Total Truth: Liberating Christianity from Its Cultural Captivity (Study Guide Edition) by Nancy R. Pearcey is an extremely helpful book on constructing a Christian worldview. Pearcey (building on a previous book co-authored with Chuck Colson, How Now Shall We Live?, which I haven't read yet) lays in the groundwork of a Christian worldview (creation, fall redemption) and shows how this counters other worldviews (e.g. Darwinian naturalism, Marxism, etc.). She also shows how got to where we are as a culture with our dualistic tendency to divide sacred and secular and how this has shoved Christian thinking out of public discourse and into the private realm of values. Pearcey traces this all the way back to Platonic dualism and up through Aquinas's Aristotelian method of theology with its nature-grace distinctions (this was quite helpful to me, giving me a better handle on Thomsim than I've had before) into the way the Evangelical awakenings of the 18th and 19th centuries set us up for anti-intellectualism in the contemporary church. This is simply a fascinating read! Pearcey was a student of Frances Schaeffer and writes with stunning clarity and an easy prose. I really like this book and look forward to reading the prequel soon!
The Reason for God: Belief in an Age of Skepticism by Tim Keller came in the mail Friday afternoon and I devoured it by Saturday afternoon! This may have been the book I was most eager to read in 2008 and it wasn't a disappointment. Keller's book is written for both believers and skeptics and addresses the seven most common objections people have to Christiantiy: (1) There can’t be just one true religion; (2) How could a good God allow suffering?; (3) Christianity is a straitjacket; (4) The church is responsible for so much injustice; (5) How can a loving God send people to hell?; (6) Science has disproved Christianity; (7) You can’t take the Bible literally. Then Keller builds a case for the plausibility of Christiantiy in seven chapters. This book is so good, it could become the Mere Christianity of the twenty-first century. Here's what I like about Keller. He speaks the language and understands the mind-set of postmoderns, because he has worked with them, witnessed to them, and pastored them for nearly twenty years in Manhattan. But he is orthodox in his theology, not shying away from the exclusive claims of Christ, the substitutionary nature of the atonement, or the eternality of hell. He is also a gifted communicator, drawing from an amazing breadth of philosophy, literature and pop culture. This one's a keeper. I'll read it again and hope lots of others will read it too.

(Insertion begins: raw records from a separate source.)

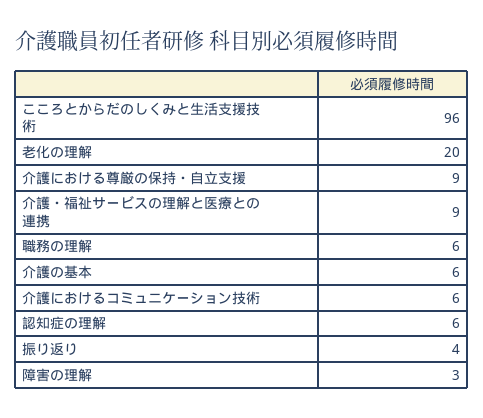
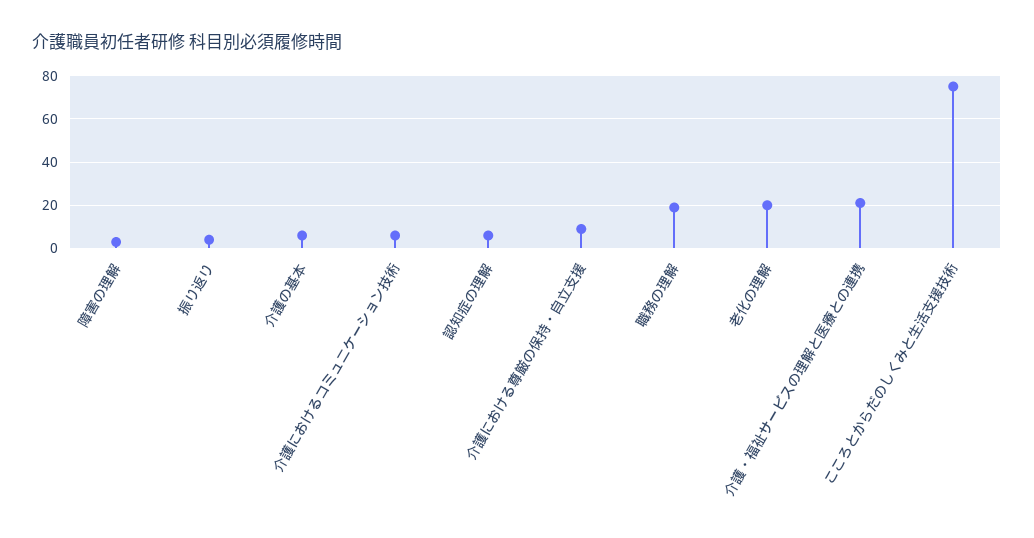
こころとからだのしくみと生活支援技術: 96 -> 75
介護・福祉サービスの理解と医療との連携: 9 -> 20
職務の理解: 6 -> 20

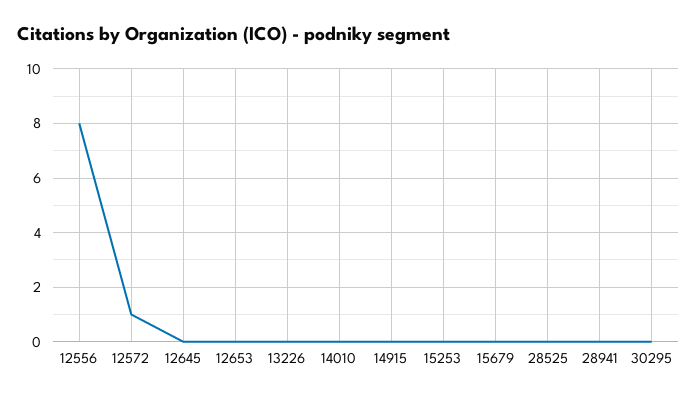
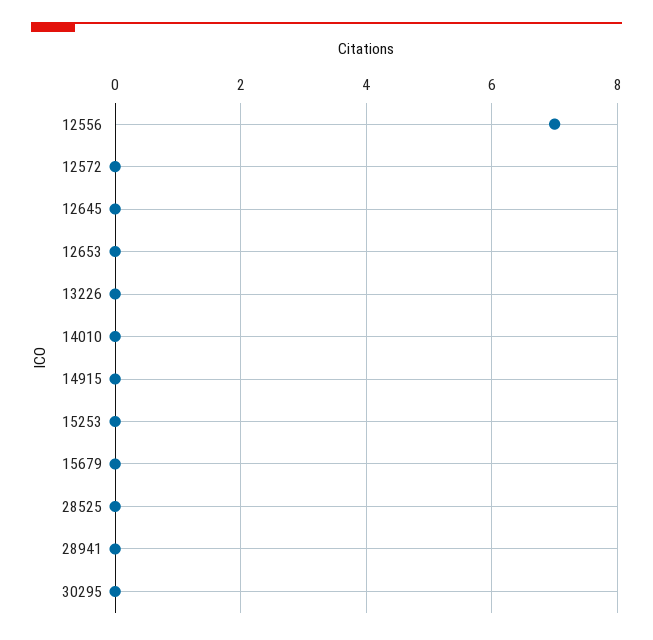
12556: 8 -> 7
12572: 1 -> 0

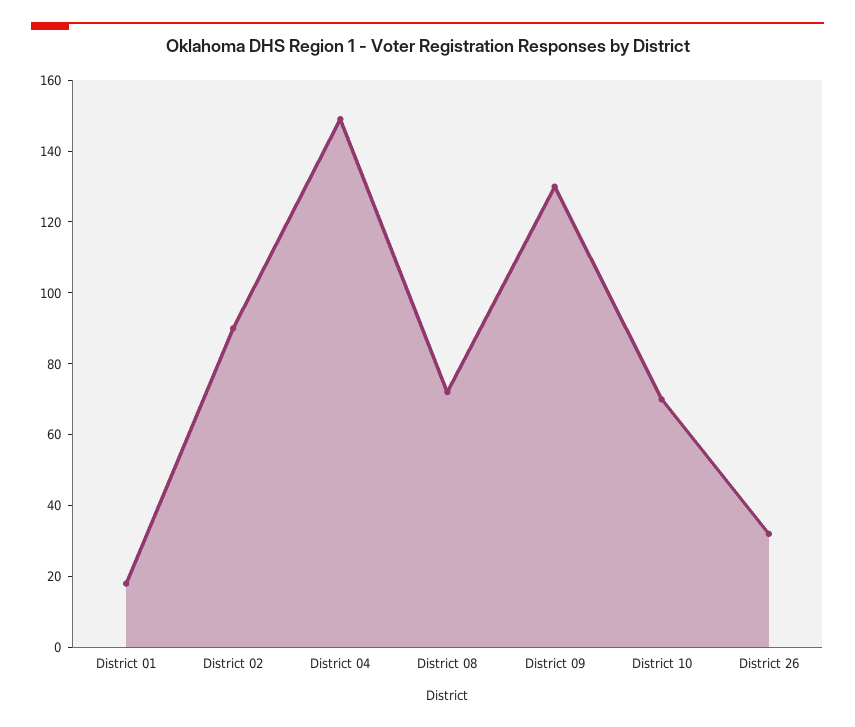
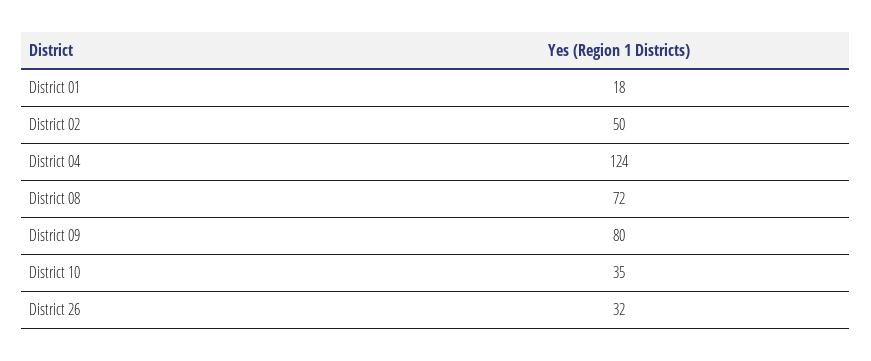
District 02: 90 -> 50
District 04: 150 -> 124
District 09: 130 -> 80
District 10: 70 -> 35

I'm still working on The Gospel in a Pluralist Society by Lesslie Newbigin. Perhaps the main virtue of the book is that it comes from a man who broke new ground in missional thinking for churches in the West. I like Newbigin's style. He reads a lot like Martyn Lloyd-Jones. But Newbigin is definitely further left on certain issues than I am, so I could not recommend him without qualification.
Confessions of a Reformission Rev.: Hard Lessons from an Emerging Missional Church by Mark Driscoll is a fun read (so far, I'm about 2/3 through) from a cutting-edge practioner and leader in the missional church movement. This is Driscoll's second full-length book and it traces the story of the planting and growth of Mars Hill in Seattle. There is not a lot of original thinking from Driscoll on the philosophical level. But there are loads of practical insights to be drawn from Driscoll's trial and error "confessions." Warning: Driscoll is edgy, even offensive sometimes. Some readers won't like his sarcasm and sometimes irreverent humor. But his heart comes through and after reading about Driscoll's experiences, my respect for him is even higher than before.
I have only dipped into Telling the Truth: Evangelizing Postmoderns, edited by D. A. Carson, but what I've read is excellent! This is a collection of essays that originated in a conference on evangelism hosted by Trinity Evangelical Divinity School, InterVarsity Christian Fellowship, Campus Crusade, the Navigators, and others in 1998. Contributors include Ravi Zacharias, Phillip Jensen (author of Two Ways to Live), Ajith Fernando, Mark Dever, James Sire, and many, many others. Topics range from "An Ancient Message, through Modern Means, to a Postmodern Mind" and "Communicating Sin in a Postmodern World" to "The Lifestyle of the Great Commission" and "Authentic Church-Based Evangelism in a Relational Age." There are twenty-eight chapters in all, divided into eight parts. The main reason I bought the book was to get Carson's chapter on Acts 17, "Athens Revisited." That chapter alone was worth the price of the book, but there is much more to gold to mine from these pages.